**Exercise inputs**
------------------------------------

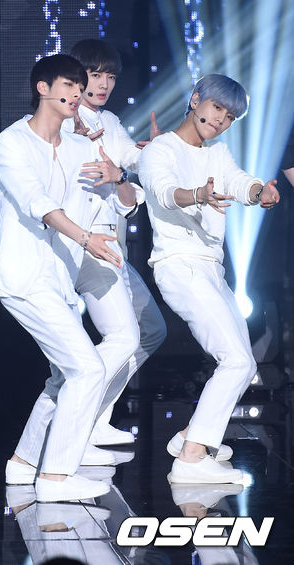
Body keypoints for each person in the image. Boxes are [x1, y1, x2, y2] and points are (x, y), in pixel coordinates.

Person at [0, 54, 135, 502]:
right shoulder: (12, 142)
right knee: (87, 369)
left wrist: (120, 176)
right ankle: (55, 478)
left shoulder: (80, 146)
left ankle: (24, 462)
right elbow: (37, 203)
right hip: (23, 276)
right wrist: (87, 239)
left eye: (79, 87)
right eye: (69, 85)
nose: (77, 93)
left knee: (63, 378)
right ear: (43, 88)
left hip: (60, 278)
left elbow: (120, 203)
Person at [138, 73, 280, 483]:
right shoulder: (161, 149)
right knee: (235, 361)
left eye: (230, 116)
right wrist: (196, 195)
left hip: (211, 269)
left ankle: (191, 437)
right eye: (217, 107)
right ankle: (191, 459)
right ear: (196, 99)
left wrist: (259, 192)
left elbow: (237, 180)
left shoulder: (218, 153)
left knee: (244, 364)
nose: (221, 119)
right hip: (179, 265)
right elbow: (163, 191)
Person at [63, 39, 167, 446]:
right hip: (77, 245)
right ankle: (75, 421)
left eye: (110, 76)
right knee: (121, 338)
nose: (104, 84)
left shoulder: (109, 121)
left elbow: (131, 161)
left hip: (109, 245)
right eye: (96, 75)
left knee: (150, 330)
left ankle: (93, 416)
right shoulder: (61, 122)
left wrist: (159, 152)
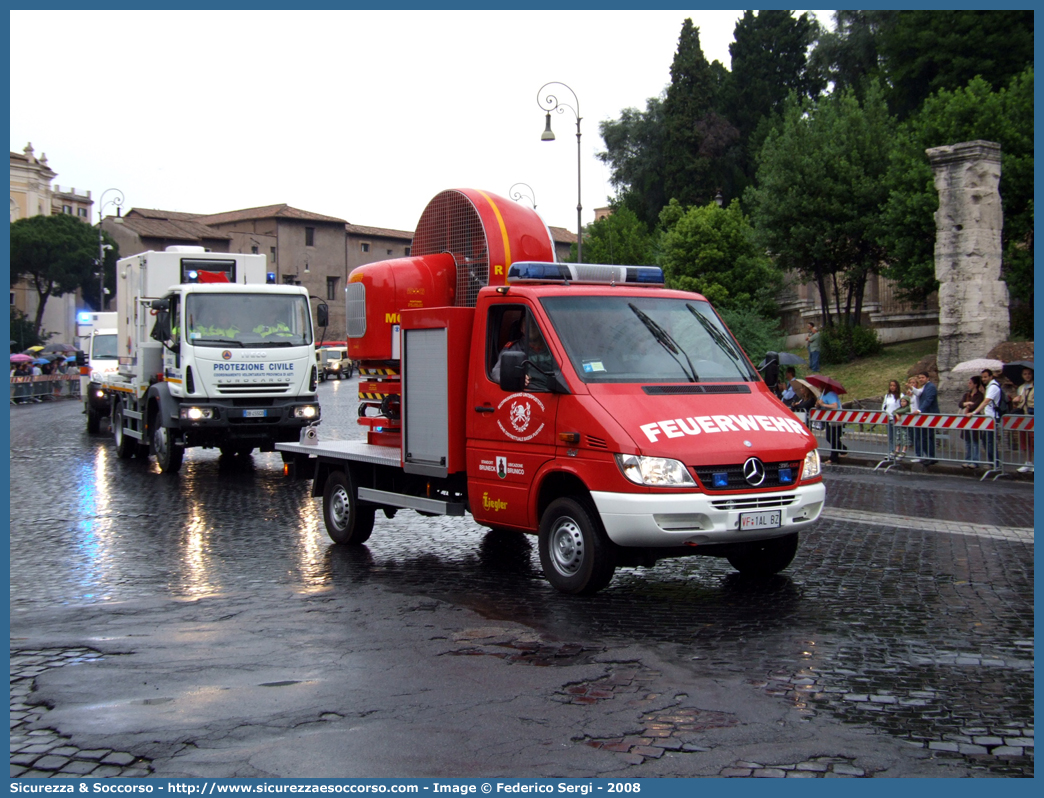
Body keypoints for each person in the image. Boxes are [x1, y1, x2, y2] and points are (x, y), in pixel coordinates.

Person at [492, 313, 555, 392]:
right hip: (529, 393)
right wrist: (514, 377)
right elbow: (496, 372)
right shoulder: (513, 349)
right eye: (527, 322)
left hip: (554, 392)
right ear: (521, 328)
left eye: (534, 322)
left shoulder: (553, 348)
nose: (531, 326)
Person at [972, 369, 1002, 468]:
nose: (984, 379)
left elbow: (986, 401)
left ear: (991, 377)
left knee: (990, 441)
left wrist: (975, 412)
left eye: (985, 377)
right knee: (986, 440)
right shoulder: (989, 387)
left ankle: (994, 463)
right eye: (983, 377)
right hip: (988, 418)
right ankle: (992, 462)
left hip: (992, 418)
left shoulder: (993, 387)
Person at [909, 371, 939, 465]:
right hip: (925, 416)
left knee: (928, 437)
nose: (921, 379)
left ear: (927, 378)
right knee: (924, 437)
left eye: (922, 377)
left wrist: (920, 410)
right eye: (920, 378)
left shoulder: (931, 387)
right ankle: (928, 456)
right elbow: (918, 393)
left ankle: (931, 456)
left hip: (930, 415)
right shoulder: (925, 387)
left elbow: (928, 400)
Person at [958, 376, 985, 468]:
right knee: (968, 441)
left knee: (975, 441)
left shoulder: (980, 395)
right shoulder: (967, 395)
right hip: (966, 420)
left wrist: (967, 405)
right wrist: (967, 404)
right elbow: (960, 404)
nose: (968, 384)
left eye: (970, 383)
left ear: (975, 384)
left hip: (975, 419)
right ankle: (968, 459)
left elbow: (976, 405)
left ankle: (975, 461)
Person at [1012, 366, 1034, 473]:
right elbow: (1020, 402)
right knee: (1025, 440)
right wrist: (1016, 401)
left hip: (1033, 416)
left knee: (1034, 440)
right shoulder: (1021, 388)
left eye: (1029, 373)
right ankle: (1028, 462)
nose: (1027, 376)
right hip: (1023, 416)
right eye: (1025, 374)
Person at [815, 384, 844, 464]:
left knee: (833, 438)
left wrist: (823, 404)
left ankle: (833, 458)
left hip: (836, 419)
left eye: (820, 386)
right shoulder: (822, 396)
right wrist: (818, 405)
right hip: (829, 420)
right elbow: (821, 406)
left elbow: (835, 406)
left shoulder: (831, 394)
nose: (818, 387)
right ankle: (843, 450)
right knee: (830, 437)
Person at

------------------------------------

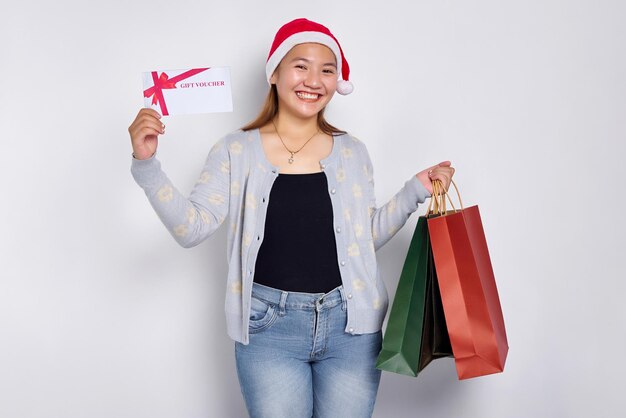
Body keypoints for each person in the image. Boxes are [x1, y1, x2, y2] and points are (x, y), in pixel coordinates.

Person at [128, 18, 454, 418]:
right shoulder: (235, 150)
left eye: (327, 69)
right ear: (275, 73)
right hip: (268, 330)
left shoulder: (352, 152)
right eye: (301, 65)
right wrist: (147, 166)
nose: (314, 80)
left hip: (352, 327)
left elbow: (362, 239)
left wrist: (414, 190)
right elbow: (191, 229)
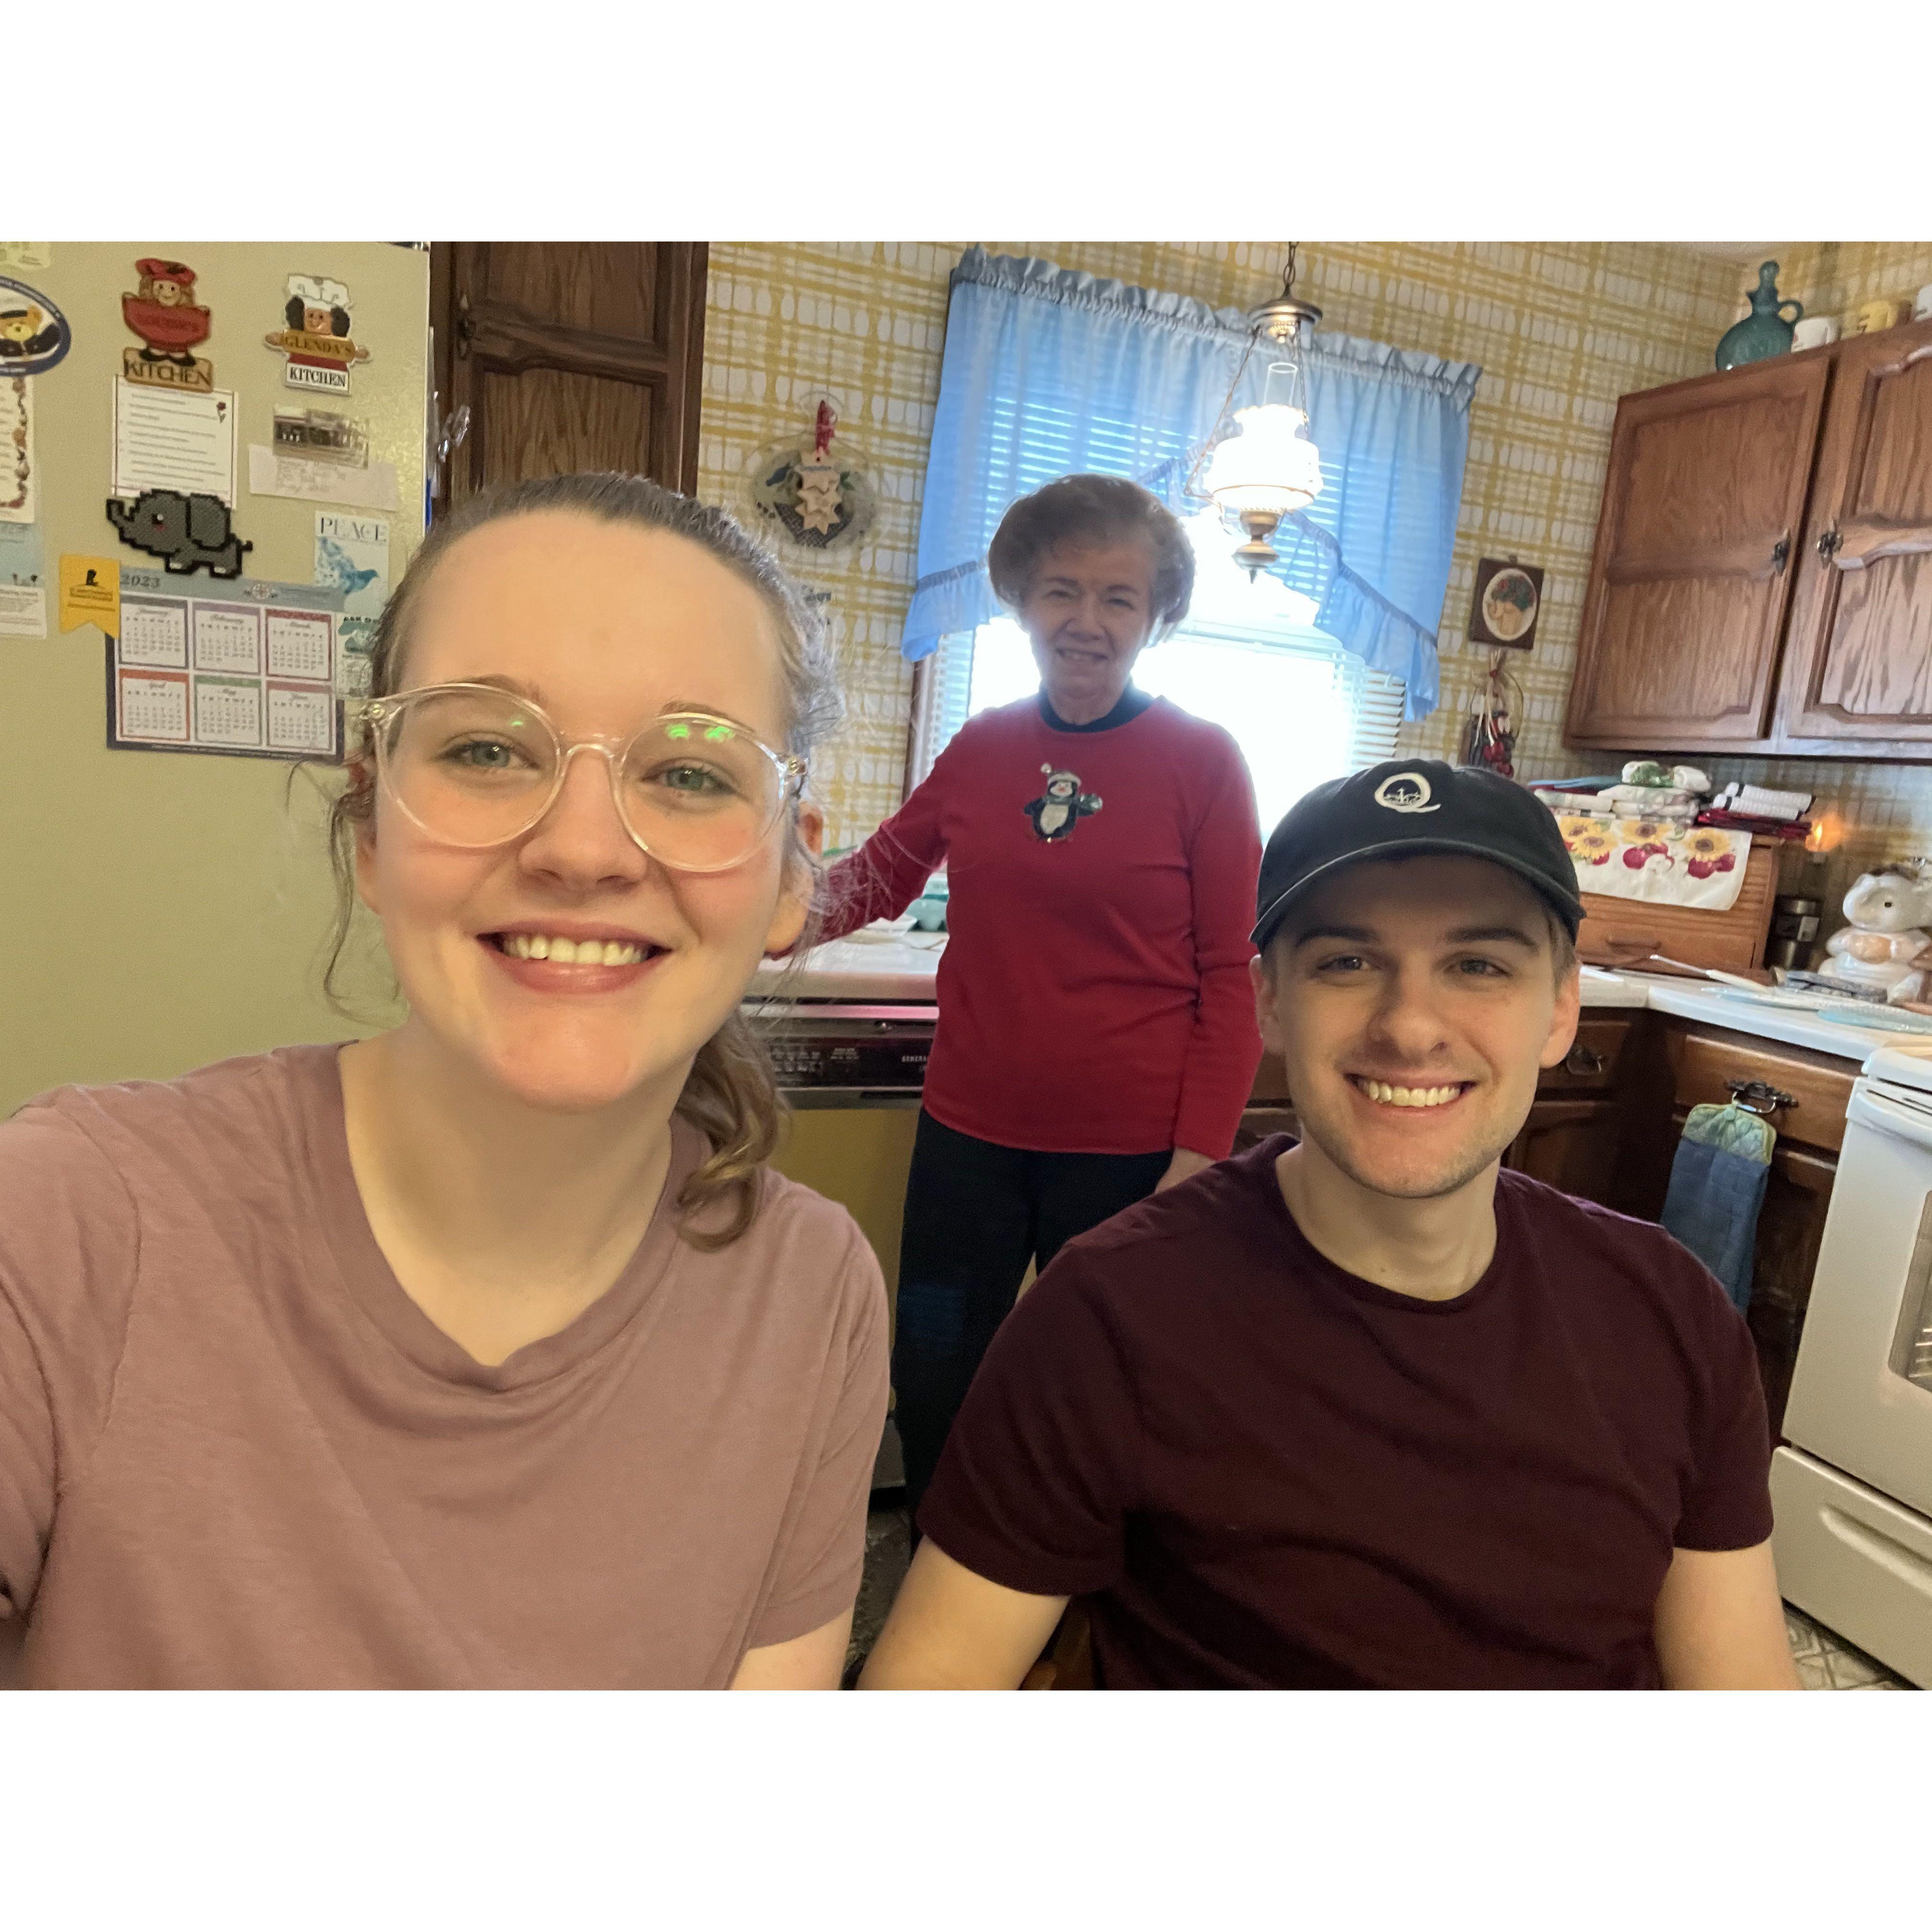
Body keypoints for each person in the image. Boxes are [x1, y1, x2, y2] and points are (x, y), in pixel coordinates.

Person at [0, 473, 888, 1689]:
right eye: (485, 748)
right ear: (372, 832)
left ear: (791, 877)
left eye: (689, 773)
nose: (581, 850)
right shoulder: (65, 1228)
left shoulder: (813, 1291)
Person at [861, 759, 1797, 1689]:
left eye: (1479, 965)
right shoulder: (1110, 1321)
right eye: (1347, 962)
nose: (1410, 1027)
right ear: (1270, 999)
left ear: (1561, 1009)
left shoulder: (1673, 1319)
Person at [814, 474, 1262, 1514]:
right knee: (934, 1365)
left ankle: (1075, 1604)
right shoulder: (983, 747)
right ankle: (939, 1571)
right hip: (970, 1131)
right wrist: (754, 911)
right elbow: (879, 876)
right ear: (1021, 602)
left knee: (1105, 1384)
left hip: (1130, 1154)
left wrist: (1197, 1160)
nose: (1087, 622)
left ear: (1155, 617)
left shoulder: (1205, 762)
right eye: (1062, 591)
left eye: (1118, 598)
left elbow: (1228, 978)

------------------------------------

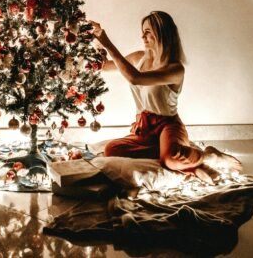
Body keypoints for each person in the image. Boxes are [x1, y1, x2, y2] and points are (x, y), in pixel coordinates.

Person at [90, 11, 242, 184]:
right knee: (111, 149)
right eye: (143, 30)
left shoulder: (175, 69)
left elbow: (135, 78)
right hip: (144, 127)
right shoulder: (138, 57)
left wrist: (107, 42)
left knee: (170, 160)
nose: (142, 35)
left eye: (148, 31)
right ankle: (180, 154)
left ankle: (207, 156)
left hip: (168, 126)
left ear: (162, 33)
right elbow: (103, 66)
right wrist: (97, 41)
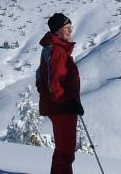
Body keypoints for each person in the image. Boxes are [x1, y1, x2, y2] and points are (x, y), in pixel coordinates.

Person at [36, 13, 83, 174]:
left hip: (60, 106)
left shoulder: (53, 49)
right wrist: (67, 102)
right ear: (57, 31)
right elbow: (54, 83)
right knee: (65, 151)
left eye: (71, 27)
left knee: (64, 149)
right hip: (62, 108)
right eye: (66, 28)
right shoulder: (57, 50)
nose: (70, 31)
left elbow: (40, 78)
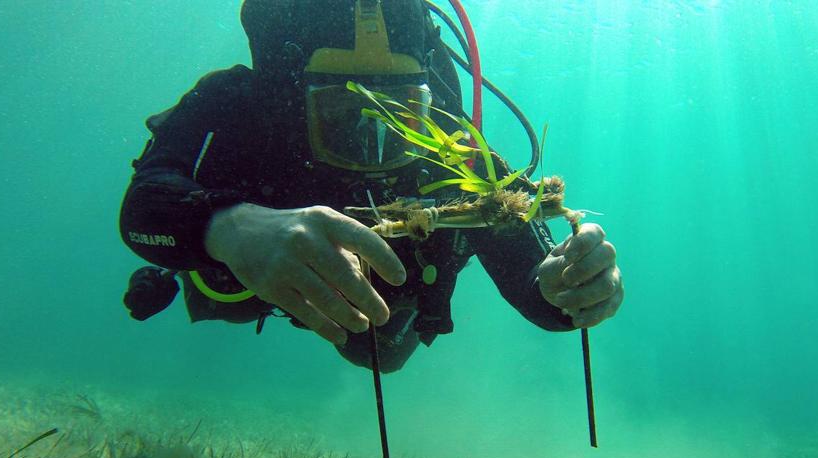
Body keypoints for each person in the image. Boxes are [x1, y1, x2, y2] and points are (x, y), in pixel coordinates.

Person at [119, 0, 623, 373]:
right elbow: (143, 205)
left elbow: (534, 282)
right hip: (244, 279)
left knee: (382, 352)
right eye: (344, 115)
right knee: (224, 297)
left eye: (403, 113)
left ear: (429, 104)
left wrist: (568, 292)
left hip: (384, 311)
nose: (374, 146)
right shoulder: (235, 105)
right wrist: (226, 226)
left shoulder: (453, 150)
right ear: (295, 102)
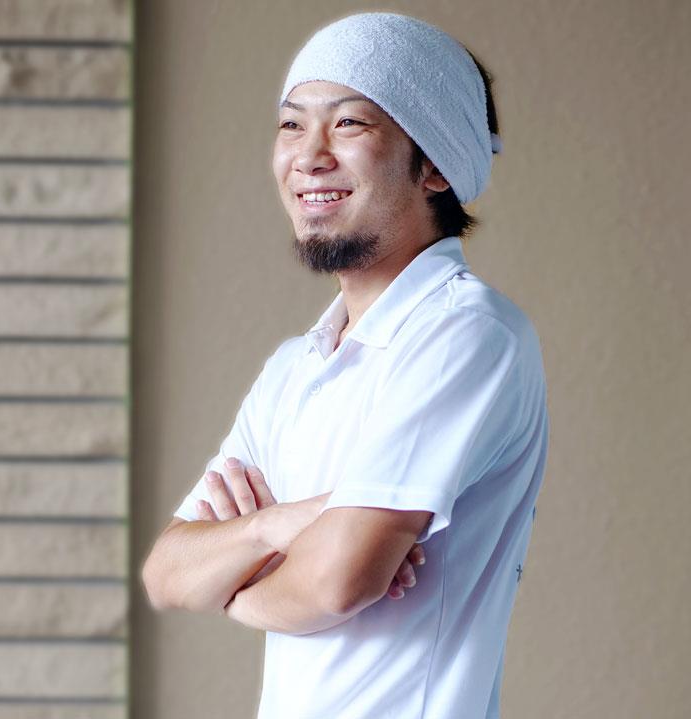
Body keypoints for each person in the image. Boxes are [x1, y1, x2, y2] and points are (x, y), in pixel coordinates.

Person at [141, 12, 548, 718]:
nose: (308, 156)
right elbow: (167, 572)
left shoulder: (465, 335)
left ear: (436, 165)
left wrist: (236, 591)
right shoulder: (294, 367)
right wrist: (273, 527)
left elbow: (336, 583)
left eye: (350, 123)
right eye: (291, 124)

------------------------------------

**Required action**
From the line containing "left elbow: (131, 161)" through the line containing "left ankle: (931, 456)", copy every line above exactly, without pictures.

**Result for this task**
left elbow: (131, 161)
left hip: (109, 245)
right eye: (96, 75)
left knee: (150, 330)
left ankle: (93, 416)
right shoulder: (61, 122)
left wrist: (159, 152)
Body keypoints for each person in the image. Boxes are [x1, y1, x2, y2] and points are (x, y), in pixel coordinates.

Person at [492, 313, 555, 392]:
right hip: (529, 393)
right wrist: (514, 377)
right elbow: (496, 372)
right shoulder: (513, 349)
right eye: (527, 322)
left hip: (554, 392)
right ear: (521, 328)
left eye: (534, 322)
left shoulder: (553, 348)
nose: (531, 326)
Person at [972, 369, 1002, 468]:
nose: (984, 379)
left elbow: (986, 401)
left ear: (991, 377)
left knee: (990, 441)
left wrist: (975, 412)
left eye: (985, 377)
right knee: (986, 440)
right shoulder: (989, 387)
left ankle: (994, 463)
right eye: (983, 377)
right hip: (988, 418)
right ankle: (992, 462)
left hip: (992, 418)
left shoulder: (993, 387)
Person at [909, 371, 939, 465]:
right hip: (925, 416)
left knee: (928, 437)
nose: (921, 379)
left ear: (927, 378)
right knee: (924, 437)
left eye: (922, 377)
left wrist: (920, 410)
right eye: (920, 378)
left shoulder: (931, 387)
right ankle: (928, 456)
right elbow: (918, 393)
left ankle: (931, 456)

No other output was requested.